Nothing is harder to do than nothing. In a world where our value is determined by our productivity, many of us find our every last minute captured , optimized, or appropriated as a financial resource by the technologies we use daily. We submit our free time to numerical evaluation, interact with algorithmic versions of each other, and build and maintain personal brands. For some, there may be a kind of engineer’s satisfaction in the streamlining and networking of our entire lived experience. And yet a certain nervous feeling, of being overstimulated and unable to sustain a train of thought, lingers. Though it can be hard to grasp before it disappears behind the screen of distraction, this feeling is in fact urgent. We still recognise that much of what gives one’s life meaning stems from accidents, interruptions, and serendipitous encounters: the “off time” that a mechanistic view of experience seeks to eliminate.
From the introduction to How to Do Nothing: Resisting the Attention Economy by Jenny Odell.
My phone is on silent most of the time. I leave it in the house when I’m gardening. It’s off when I’m writing. I use only a few apps. I’m not on Facebook, Twitter or Instagram. I know I annoy my friends by not being connected – and I have compromised by using Facebook Messenger – but after a brief flirtation I realised social media is addictive. And it’s not what I want to do with my time.

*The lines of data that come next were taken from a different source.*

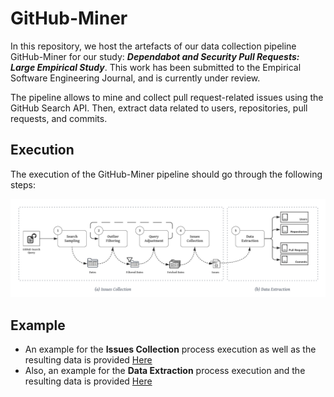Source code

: # GitHub-Miner
In this repository, we host the artefacts of our data collection pipeline GitHub-Miner for our study: **_Dependabot and Security Pull Requests: Large Empirical Study_**. This work has been submitted to the Empirical Software Engineering Journal, and is currently under review.

The pipeline allows to mine and collect pull request-related issues using the GitHub Search API. Then, extract data related to users, repositories, pull requests, and commits.

## Execution
The execution of the GitHub-Miner pipeline should go through the following steps:

![GitHub-Miner Pipeline](GitHub-Miner-Process.png?raw=true)


## Example
- An example for the **Issues Collection** process execution as well as the resulting data is provided [Here](Issues-Collection/Example/)
- Also, an example for the **Data Extraction** process execution and the resulting data is provided [Here](Data-Extraction/Example/)

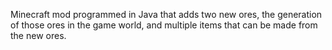 Minecraft mod programmed in Java that adds two new ores, the generation of those ores in the game world, and multiple items that can be made from the new ores.
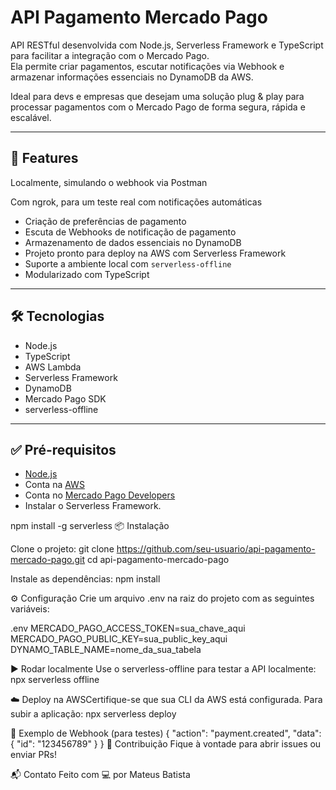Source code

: # API Pagamento Mercado Pago

API RESTful desenvolvida com Node.js, Serverless Framework e TypeScript para facilitar a integração com o Mercado Pago.  
Ela permite criar pagamentos, escutar notificações via Webhook e armazenar informações essenciais no DynamoDB da AWS.

Ideal para devs e empresas que desejam uma solução plug & play para processar pagamentos com o Mercado Pago de forma segura, rápida e escalável.

---

## 🚀 Features

Localmente, simulando o webhook via Postman

Com ngrok, para um teste real com notificações automáticas

- Criação de preferências de pagamento
- Escuta de Webhooks de notificação de pagamento
- Armazenamento de dados essenciais no DynamoDB
- Projeto pronto para deploy na AWS com Serverless Framework
- Suporte a ambiente local com `serverless-offline`
- Modularizado com TypeScript

---

## 🛠️ Tecnologias

- Node.js
- TypeScript
- AWS Lambda
- Serverless Framework
- DynamoDB
- Mercado Pago SDK
- serverless-offline

---

## ✅ Pré-requisitos

- [Node.js](https://nodejs.org/)
- Conta na [AWS](https://aws.amazon.com/)
- Conta no [Mercado Pago Developers](https://www.mercadopago.com.br/developers)
- Instalar o Serverless Framework.

npm install -g serverless
📦 Instalação

Clone o projeto:
git clone https://github.com/seu-usuario/api-pagamento-mercado-pago.git
cd api-pagamento-mercado-pago

Instale as dependências:
npm install

⚙️ Configuração
Crie um arquivo .env na raiz do projeto com as seguintes variáveis:

.env
MERCADO_PAGO_ACCESS_TOKEN=sua_chave_aqui
MERCADO_PAGO_PUBLIC_KEY=sua_public_key_aqui
DYNAMO_TABLE_NAME=nome_da_sua_tabela

▶️ Rodar localmente
Use o serverless-offline para testar a API localmente:
npx serverless offline

☁️ Deploy na AWSCertifique-se que sua CLI da AWS está configurada. Para subir a aplicação:
npx serverless deploy

📩 Exemplo de Webhook (para testes)
{
  "action": "payment.created",
  "data": {
    "id": "123456789"
  }
}
🤝 Contribuição
Fique à vontade para abrir issues ou enviar PRs!

📬 Contato
Feito com 💻 por Mateus Batista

So in a way, Jenny Odell in How To Do Nothing is preaching to a convert. However I enjoyed having my distaste for social media and 24/7 “connectedness” clarified and explained. And it’s as simple as this: I hate knowing that my attention is being manipulated, gamed, algorithmed, stolen, bought and sold by big tech companies for money. And I try, wherever practical, to refuse to let them do it.
But this isn’t a rant, and though it’s dense, it isn’t dry reading. Odell is great company as she explores the ways individuals and communities have tried to refuse to participate in their own exploitation. She talks about the “dropping out” hippie culture of the 1960s and ’70s, sit-ins and protests and strikes, individual and collective action, parks and libraries and other kinds of non-productive public spaces. She explores hiking and bird-watching and learning about and simply being in your local environment. And above all, she talks about paying attention.
Odell’s antidote is looking and really seeing the place where you are. Being there with your mind, body and all your senses. Learning about your local environment – the geography and geology, the history, the flora and fauna. The birds – she’s big on birds. She talks about paying attention, and then deepening that attention.
Which I think equates to love, doesn’t it?
This book has been on my radar for a while, though I am very good at doing nothing already! I must guiltily admit that I have been sucked into the big whirlpool of social media, but I tell myself I could leap out at any time. Probably kidding myself… Though my social media world feels like a very benign place, compared with the horror stories I hear.
I know some people who almost exclusively use Facebook to keep in touch with their not-very-communicative far-flung kids! Seems fair enough. I just wish it didn’t benefit Zuckerberg and his billions.
I also use Facebook to keep in touch with my cousins and friends in the UK, and most of my feed consists of Chat 10, Looks 3, which is mostly people giving each other kind advice and doing favours for each other. If only the whole world was made of Chatters, it would be a better place. Oh, and kidlit folks, of course — also uniformly lovely.